··· Provided information
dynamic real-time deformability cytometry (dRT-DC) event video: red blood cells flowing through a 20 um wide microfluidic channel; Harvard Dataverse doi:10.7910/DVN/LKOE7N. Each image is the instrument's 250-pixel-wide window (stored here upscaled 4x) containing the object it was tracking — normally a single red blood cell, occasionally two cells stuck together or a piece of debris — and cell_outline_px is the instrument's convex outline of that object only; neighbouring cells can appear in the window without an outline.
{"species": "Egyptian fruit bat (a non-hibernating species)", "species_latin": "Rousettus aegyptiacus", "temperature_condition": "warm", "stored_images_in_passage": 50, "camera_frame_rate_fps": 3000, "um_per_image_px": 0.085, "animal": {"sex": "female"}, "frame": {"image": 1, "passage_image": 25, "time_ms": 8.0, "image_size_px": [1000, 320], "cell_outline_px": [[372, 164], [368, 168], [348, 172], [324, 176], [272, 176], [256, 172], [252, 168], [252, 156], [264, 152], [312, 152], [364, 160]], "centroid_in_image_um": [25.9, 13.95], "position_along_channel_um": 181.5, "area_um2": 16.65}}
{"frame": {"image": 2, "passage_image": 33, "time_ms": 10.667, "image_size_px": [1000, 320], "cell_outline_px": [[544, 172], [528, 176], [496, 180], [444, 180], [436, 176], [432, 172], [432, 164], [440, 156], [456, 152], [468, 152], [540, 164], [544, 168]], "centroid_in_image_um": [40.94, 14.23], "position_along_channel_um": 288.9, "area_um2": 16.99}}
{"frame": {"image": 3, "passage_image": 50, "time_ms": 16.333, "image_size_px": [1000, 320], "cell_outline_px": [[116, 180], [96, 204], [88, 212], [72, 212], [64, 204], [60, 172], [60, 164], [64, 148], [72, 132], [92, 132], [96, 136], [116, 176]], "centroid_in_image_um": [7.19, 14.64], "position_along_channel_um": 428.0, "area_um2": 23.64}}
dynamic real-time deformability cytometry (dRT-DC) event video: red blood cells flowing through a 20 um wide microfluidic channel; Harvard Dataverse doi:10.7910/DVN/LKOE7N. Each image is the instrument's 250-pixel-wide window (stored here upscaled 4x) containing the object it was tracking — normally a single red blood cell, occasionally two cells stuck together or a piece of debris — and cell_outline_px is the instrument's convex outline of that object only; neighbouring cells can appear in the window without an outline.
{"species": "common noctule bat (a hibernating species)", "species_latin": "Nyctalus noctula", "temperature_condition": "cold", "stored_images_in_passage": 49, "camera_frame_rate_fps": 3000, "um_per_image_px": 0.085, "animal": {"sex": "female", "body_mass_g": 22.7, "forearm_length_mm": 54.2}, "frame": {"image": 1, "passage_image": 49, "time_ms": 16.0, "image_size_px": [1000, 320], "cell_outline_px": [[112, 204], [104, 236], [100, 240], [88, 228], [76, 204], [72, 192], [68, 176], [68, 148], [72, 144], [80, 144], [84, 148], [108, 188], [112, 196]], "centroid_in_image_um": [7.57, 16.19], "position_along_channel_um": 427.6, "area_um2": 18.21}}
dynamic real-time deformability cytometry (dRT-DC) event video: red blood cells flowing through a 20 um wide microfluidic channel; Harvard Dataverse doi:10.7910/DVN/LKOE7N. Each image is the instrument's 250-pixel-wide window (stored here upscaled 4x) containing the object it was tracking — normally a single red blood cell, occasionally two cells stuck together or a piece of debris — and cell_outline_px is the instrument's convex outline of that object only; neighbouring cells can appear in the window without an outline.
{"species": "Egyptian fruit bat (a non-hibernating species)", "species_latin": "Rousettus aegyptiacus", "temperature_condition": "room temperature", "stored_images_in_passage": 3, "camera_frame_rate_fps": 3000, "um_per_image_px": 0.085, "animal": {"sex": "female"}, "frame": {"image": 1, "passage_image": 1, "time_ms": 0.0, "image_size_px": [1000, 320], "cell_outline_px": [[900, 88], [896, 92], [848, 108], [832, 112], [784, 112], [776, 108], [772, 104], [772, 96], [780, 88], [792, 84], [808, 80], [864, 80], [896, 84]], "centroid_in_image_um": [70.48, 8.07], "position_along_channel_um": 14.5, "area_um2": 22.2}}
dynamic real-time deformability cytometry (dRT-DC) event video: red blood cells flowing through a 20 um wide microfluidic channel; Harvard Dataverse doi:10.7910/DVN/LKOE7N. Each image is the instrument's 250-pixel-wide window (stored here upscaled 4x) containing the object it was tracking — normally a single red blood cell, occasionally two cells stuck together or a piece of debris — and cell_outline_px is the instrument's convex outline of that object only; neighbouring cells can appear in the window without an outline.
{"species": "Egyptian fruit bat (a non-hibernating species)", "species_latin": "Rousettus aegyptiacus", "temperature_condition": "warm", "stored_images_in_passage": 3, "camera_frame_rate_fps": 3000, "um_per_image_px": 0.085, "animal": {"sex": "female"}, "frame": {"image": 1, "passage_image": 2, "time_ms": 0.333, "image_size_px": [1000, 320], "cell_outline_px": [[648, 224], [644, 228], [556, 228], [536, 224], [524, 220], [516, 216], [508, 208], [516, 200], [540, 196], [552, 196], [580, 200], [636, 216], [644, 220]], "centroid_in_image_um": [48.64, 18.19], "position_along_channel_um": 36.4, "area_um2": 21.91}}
······
#### Aim of the task
Write out the full listing, keeping every line exactly as it is.

#### Task output
dynamic real-time deformability cytometry (dRT-DC) event video: red blood cells flowing through a 20 um wide microfluidic channel; Harvard Dataverse doi:10.7910/DVN/LKOE7N. Each image is the instrument's 250-pixel-wide window (stored here upscaled 4x) containing the object it was tracking — normally a single red blood cell, occasionally two cells stuck together or a piece of debris — and cell_outline_px is the instrument's convex outline of that object only; neighbouring cells can appear in the window without an outline.
{"species": "Egyptian fruit bat (a non-hibernating species)", "species_latin": "Rousettus aegyptiacus", "temperature_condition": "warm", "stored_images_in_passage": 50, "camera_frame_rate_fps": 3000, "um_per_image_px": 0.085, "animal": {"sex": "female"}, "frame": {"image": 1, "passage_image": 25, "time_ms": 8.0, "image_size_px": [1000, 320], "cell_outline_px": [[372, 164], [368, 168], [348, 172], [324, 176], [272, 176], [256, 172], [252, 168], [252, 156], [264, 152], [312, 152], [364, 160]], "centroid_in_image_um": [25.9, 13.95], "position_along_channel_um": 181.5, "area_um2": 16.65}}
{"frame": {"image": 2, "passage_image": 33, "time_ms": 10.667, "image_size_px": [1000, 320], "cell_outline_px": [[544, 172], [528, 176], [496, 180], [444, 180], [436, 176], [432, 172], [432, 164], [440, 156], [456, 152], [468, 152], [540, 164], [544, 168]], "centroid_in_image_um": [40.94, 14.23], "position_along_channel_um": 288.9, "area_um2": 16.99}}
{"frame": {"image": 3, "passage_image": 50, "time_ms": 16.333, "image_size_px": [1000, 320], "cell_outline_px": [[116, 180], [96, 204], [88, 212], [72, 212], [64, 204], [60, 172], [60, 164], [64, 148], [72, 132], [92, 132], [96, 136], [116, 176]], "centroid_in_image_um": [7.19, 14.64], "position_along_channel_um": 428.0, "area_um2": 23.64}}
dynamic real-time deformability cytometry (dRT-DC) event video: red blood cells flowing through a 20 um wide microfluidic channel; Harvard Dataverse doi:10.7910/DVN/LKOE7N. Each image is the instrument's 250-pixel-wide window (stored here upscaled 4x) containing the object it was tracking — normally a single red blood cell, occasionally two cells stuck together or a piece of debris — and cell_outline_px is the instrument's convex outline of that object only; neighbouring cells can appear in the window without an outline.
{"species": "common noctule bat (a hibernating species)", "species_latin": "Nyctalus noctula", "temperature_condition": "cold", "stored_images_in_passage": 49, "camera_frame_rate_fps": 3000, "um_per_image_px": 0.085, "animal": {"sex": "female", "body_mass_g": 22.7, "forearm_length_mm": 54.2}, "frame": {"image": 1, "passage_image": 49, "time_ms": 16.0, "image_size_px": [1000, 320], "cell_outline_px": [[112, 204], [104, 236], [100, 240], [88, 228], [76, 204], [72, 192], [68, 176], [68, 148], [72, 144], [80, 144], [84, 148], [108, 188], [112, 196]], "centroid_in_image_um": [7.57, 16.19], "position_along_channel_um": 427.6, "area_um2": 18.21}}
dynamic real-time deformability cytometry (dRT-DC) event video: red blood cells flowing through a 20 um wide microfluidic channel; Harvard Dataverse doi:10.7910/DVN/LKOE7N. Each image is the instrument's 250-pixel-wide window (stored here upscaled 4x) containing the object it was tracking — normally a single red blood cell, occasionally two cells stuck together or a piece of debris — and cell_outline_px is the instrument's convex outline of that object only; neighbouring cells can appear in the window without an outline.
{"species": "Egyptian fruit bat (a non-hibernating species)", "species_latin": "Rousettus aegyptiacus", "temperature_condition": "room temperature", "stored_images_in_passage": 3, "camera_frame_rate_fps": 3000, "um_per_image_px": 0.085, "animal": {"sex": "female"}, "frame": {"image": 1, "passage_image": 1, "time_ms": 0.0, "image_size_px": [1000, 320], "cell_outline_px": [[900, 88], [896, 92], [848, 108], [832, 112], [784, 112], [776, 108], [772, 104], [772, 96], [780, 88], [792, 84], [808, 80], [864, 80], [896, 84]], "centroid_in_image_um": [70.48, 8.07], "position_along_channel_um": 14.5, "area_um2": 22.2}}
dynamic real-time deformability cytometry (dRT-DC) event video: red blood cells flowing through a 20 um wide microfluidic channel; Harvard Dataverse doi:10.7910/DVN/LKOE7N. Each image is the instrument's 250-pixel-wide window (stored here upscaled 4x) containing the object it was tracking — normally a single red blood cell, occasionally two cells stuck together or a piece of debris — and cell_outline_px is the instrument's convex outline of that object only; neighbouring cells can appear in the window without an outline.
{"species": "Egyptian fruit bat (a non-hibernating species)", "species_latin": "Rousettus aegyptiacus", "temperature_condition": "warm", "stored_images_in_passage": 3, "camera_frame_rate_fps": 3000, "um_per_image_px": 0.085, "animal": {"sex": "female"}, "frame": {"image": 1, "passage_image": 2, "time_ms": 0.333, "image_size_px": [1000, 320], "cell_outline_px": [[648, 224], [644, 228], [556, 228], [536, 224], [524, 220], [516, 216], [508, 208], [516, 200], [540, 196], [552, 196], [580, 200], [636, 216], [644, 220]], "centroid_in_image_um": [48.64, 18.19], "position_along_channel_um": 36.4, "area_um2": 21.91}}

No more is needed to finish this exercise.